May’s job is to track down the relatives of those who have died alone, and he earnestly takes his job to heart, often providing the dead with a dignity they may have never experienced in life. Part public servant, part painstaking sleuth, May takes what little he learns from the personal affects of the unknown dead and crafts touching eulogies usually delivered by a state-sponsored facilitator for his ears only.
Marsan is perfectly cast, and his performance is both nuanced and potent. Meanwhile, his John May is also perfectly suited to a thankless job; delivering bad news to long-lost relatives who may not even care to hear. May is kind and thoughtful, and his job takes someone with great sensitivity, but May is also himself alone. He may be so structured and duteous that it’s difficult for him to make relationships with the living. He presents the image of a man who is sad and lonely, but he certainly has purpose.
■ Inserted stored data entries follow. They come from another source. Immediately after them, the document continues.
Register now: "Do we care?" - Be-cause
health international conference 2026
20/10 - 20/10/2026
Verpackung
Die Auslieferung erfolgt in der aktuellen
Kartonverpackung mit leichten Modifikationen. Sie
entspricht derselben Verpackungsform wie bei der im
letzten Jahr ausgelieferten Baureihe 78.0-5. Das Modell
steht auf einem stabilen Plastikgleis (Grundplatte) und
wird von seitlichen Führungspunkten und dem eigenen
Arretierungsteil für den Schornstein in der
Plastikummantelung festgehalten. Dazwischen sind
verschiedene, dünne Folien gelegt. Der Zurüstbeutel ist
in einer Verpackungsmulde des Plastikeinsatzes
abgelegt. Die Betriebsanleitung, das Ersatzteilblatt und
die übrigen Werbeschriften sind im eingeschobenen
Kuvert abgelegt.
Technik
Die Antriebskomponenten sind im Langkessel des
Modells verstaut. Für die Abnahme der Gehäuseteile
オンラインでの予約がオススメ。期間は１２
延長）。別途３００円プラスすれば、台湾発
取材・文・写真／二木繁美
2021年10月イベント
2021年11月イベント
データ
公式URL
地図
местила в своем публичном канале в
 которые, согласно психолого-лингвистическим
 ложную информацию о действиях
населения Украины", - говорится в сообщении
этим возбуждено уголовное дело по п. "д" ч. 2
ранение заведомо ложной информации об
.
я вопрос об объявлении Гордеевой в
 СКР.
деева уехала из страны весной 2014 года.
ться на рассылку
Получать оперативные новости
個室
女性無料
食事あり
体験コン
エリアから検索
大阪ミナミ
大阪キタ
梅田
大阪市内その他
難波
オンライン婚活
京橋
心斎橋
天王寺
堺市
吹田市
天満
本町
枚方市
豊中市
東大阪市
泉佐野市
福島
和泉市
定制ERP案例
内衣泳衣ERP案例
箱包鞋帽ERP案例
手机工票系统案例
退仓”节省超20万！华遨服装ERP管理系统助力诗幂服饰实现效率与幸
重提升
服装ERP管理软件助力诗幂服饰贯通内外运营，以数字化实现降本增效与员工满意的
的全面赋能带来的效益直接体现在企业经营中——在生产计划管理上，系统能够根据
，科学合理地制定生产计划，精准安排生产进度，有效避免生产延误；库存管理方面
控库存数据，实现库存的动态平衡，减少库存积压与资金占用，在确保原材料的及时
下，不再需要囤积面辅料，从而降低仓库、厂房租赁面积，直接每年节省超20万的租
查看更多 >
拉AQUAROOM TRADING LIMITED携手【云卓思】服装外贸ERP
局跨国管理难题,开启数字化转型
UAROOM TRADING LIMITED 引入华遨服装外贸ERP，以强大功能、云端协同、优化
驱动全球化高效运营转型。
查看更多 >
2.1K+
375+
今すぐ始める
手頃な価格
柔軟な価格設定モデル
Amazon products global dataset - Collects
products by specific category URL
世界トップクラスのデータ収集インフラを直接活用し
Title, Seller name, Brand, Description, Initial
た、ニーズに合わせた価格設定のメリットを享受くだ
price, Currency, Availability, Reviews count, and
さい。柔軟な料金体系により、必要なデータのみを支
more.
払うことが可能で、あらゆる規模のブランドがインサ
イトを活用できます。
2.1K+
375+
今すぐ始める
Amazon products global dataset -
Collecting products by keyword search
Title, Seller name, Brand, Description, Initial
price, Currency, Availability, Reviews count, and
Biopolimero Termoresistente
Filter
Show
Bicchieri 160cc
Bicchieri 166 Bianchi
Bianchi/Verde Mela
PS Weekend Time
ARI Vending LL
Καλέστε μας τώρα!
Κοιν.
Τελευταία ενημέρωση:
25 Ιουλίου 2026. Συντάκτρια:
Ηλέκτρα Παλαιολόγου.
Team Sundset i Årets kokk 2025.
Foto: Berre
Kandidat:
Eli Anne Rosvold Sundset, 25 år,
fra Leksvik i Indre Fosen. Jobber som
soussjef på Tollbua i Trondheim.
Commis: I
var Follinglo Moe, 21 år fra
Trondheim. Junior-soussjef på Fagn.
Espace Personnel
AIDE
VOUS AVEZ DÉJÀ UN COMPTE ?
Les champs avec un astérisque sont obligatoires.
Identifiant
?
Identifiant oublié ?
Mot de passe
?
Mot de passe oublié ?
When his job is lost to downsizing, he throws himself into resolving one last case, and in so doing he touches the lives of perfect strangers. Accompanied by a delicate and moving score that always nudges and never intrudes, “Still Life” also has a slow pace as methodical as John May. Poignant and tender without being heavy-hearted, it boasts a final act that may be unexpected and even hokey to some, but had me welling up with emotion.